Am Morgen platzte Alex herein. "Na ihr? Schon wach? Wenn nicht, dann seid ihr es jetzt. AUFSTEHEN!!!“, schrie er den Mädchen entgegen und zog beiden die Bettdecke weg.

"RAUS HIER!“, schrie Eneira im gleichen Ton und Alex grinste nur dämlich.

"Haben die Zwillinge etwa schlechte Laune?“, säuselte er und tanzte wie ein Pinguin im Zimmer herum.

Elaine schwang die Beine über die Bettkante und ging auf Alex zu. "Geh raus oder wir werden Gewalt anwenden!", sagte sie gefährlich kalt. Und wie immer hatte sie genau den richtigen Tonfall gefunden und Alex zuckte kurz zusammen. Eneira grinste über den Triumph ihrer Schwester und stieg ebenfalls aus dem Bett.

"Alex? Du willst uns doch nicht etwa verärgern?“, sagte sie kalt und der Sarkasmus triefte nur so.

„Ach, ich sage es immer wieder. Elaine die Träumerin und Eneira der Sakasmus in Person. Ihr seid so dämlich, richtig gestört! Euer Vater muss genauso sein, denn von Gianne könnt ihr das nicht haben. Die ist wenigstens normal“, sagte Alex verächtlich und verließ das Zimmer. Schimpfend und sämtliche Schimpfwörter zu gebrauchen machten sich die beiden daran sich anzuziehen.

Am Frühstückstisch saßen bereits Gianne und Corin. Alex war wohl schon früher fertig gewesen. Keiner der Anwesenden grüßte sie und Elaine und Eneira ließen sich in einen der Stühle sinken.

„Elaine, nimmst du nachher das Buch mit das Cella lesen wollte?“, fragte Eneira und nahm sich ein Brötchen, das sie mit Butter bestrich.

„Ja, aber ich habe ihr schon gestern gesagt, dass ich keine Ahnung habe wo sich das Buch befindet. Ich meine ich habe Physik noch nie gemocht. Und habe es, glaube ich, auf dem Speicher entsorgt“, sagte Elaine und trank genüsslich ihren Kakao.

„Dann musst du es eben suchen!“, meinte Eneira.
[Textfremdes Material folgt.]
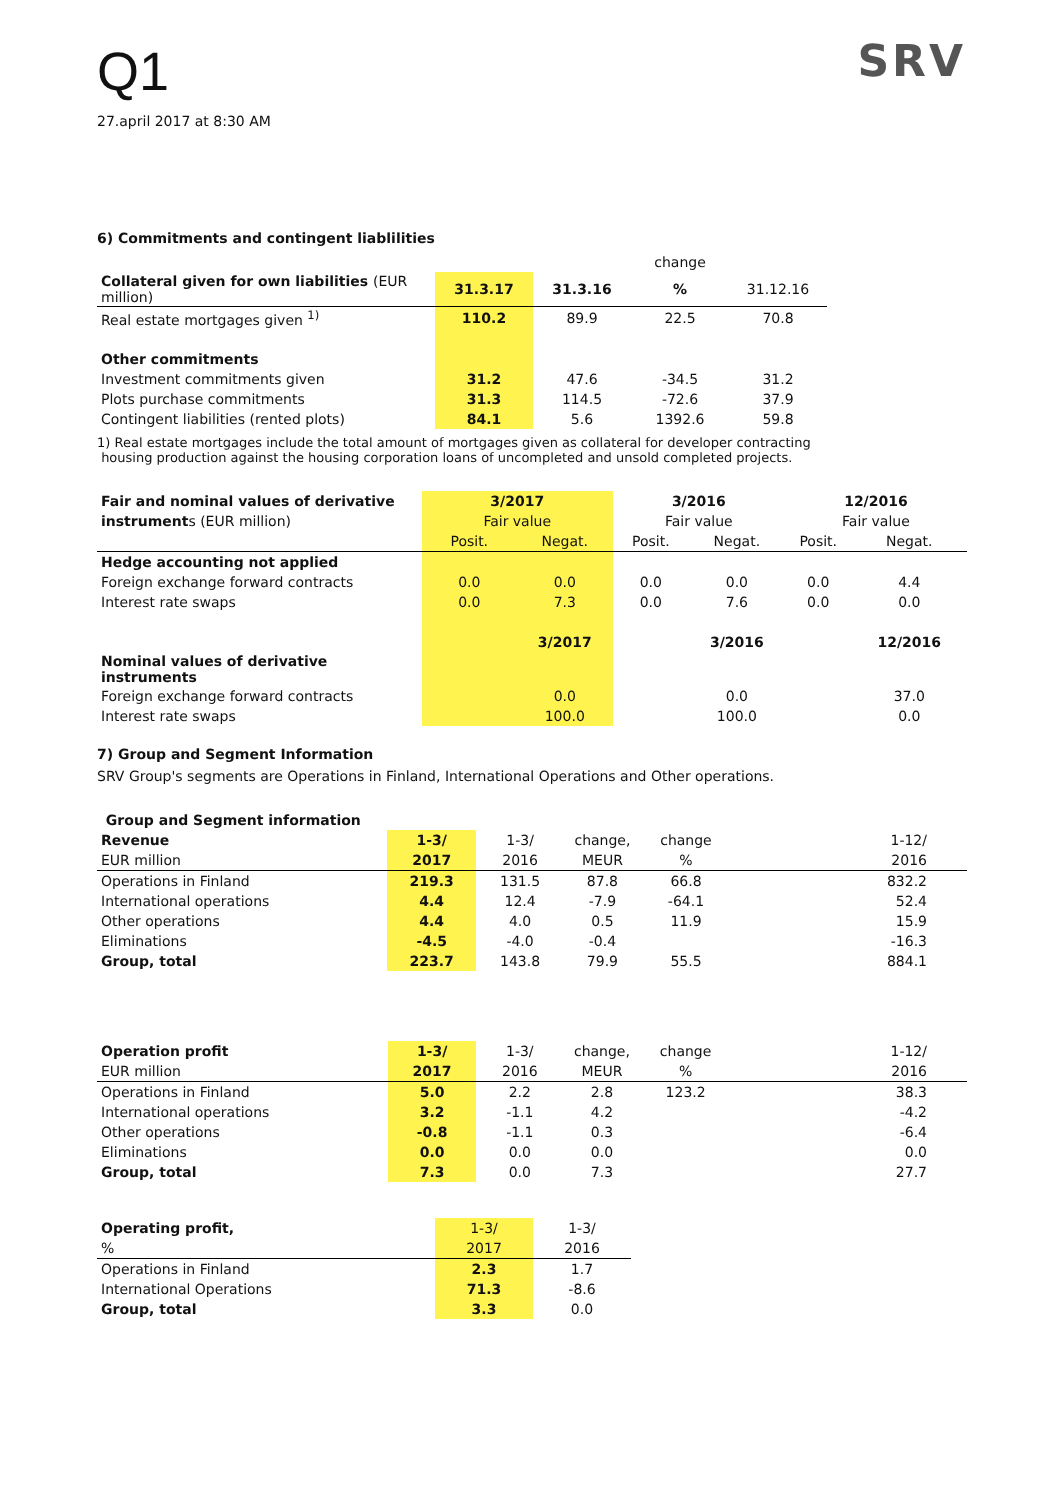Q1
27.april 2017 at 8:30 AM
SRV
6) Commitments and contingent liablilities
| | | | change | |
| Collateral given for own liabilities (EUR million) | 31.3.17 | 31.3.16 | % | 31.12.16 |
| Real estate mortgages given <sup>1)</sup> | 110.2 | 89.9 | 22.5 | 70.8 |
| Other commitments | | | | |
| Investment commitments given | 31.2 | 47.6 | -34.5 | 31.2 |
| Plots purchase commitments | 31.3 | 114.5 | -72.6 | 37.9 |
| Contingent liabilities (rented plots) | 84.1 | 5.6 | 1392.6 | 59.8 |
1) Real estate mortgages include the total amount of mortgages given as collateral for developer contracting
housing production against the housing corporation loans of uncompleted and unsold completed projects.
| Fair and nominal values of derivative | 3/2017 | | 3/2016 | | 12/2016 | |
| instrument s (EUR million) | Fair value | | Fair value | | Fair value | |
| | Posit. | Negat. | Posit. | Negat. | Posit. | Negat. |
| Hedge accounting not applied | | | | | | |
| Foreign exchange forward contracts | 0.0 | 0.0 | 0.0 | 0.0 | 0.0 | 4.4 |
| Interest rate swaps | 0.0 | 7.3 | 0.0 | 7.6 | 0.0 | 0.0 |
| | | 3/2017 | | 3/2016 | | 12/2016 |
| Nominal values of derivative instruments | | | | | | |
| Foreign exchange forward contracts | | 0.0 | | 0.0 | | 37.0 |
| Interest rate swaps | | 100.0 | | 100.0 | | 0.0 |
7) Group and Segment Information
SRV Group's segments are Operations in Finland, International Operations and Other operations.
| Group and Segment information | | | | | |
| Revenue | 1-3/ | 1-3/ | change, | change | 1-12/ |
| EUR million | 2017 | 2016 | MEUR | % | 2016 |
| Operations in Finland | 219.3 | 131.5 | 87.8 | 66.8 | 832.2 |
| International operations | 4.4 | 12.4 | -7.9 | -64.1 | 52.4 |
| Other operations | 4.4 | 4.0 | 0.5 | 11.9 | 15.9 |
| Eliminations | -4.5 | -4.0 | -0.4 | | -16.3 |
| Group, total | 223.7 | 143.8 | 79.9 | 55.5 | 884.1 |
| Operation profit | 1-3/ | 1-3/ | change, | change | 1-12/ |
| EUR million | 2017 | 2016 | MEUR | % | 2016 |
| Operations in Finland | 5.0 | 2.2 | 2.8 | 123.2 | 38.3 |
| International operations | 3.2 | -1.1 | 4.2 | | -4.2 |
| Other operations | -0.8 | -1.1 | 0.3 | | -6.4 |
| Eliminations | 0.0 | 0.0 | 0.0 | | 0.0 |
| Group, total | 7.3 | 0.0 | 7.3 | | 27.7 |
| Operating profit, | 1-3/ | 1-3/ |
| % | 2017 | 2016 |
| Operations in Finland | 2.3 | 1.7 |
| International Operations | 71.3 | -8.6 |
| Group, total | 3.3 | 0.0 |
„Elaine, warum isst du immer nichts? Das Frühstück ist die wichtigste Malzeit des Tages!“, erklärte Corin überlegen und nahm sich die Zeitung.

„Weil ich schon IMMER morgens nichts esse. Das ist einfach so, und es ändert auch nichts daran wenn du mich jeden Morgen darauf aufmerksam machst!“, erklärte Elaine geistesabwesend.

Eneira verdrehte nur die Augen. Das war wieder eine typische Antwort von Elaine gewesen.

„Wenn ihr mich jetzt entschuldigt?!“, sagte Elaine dann und stand auf.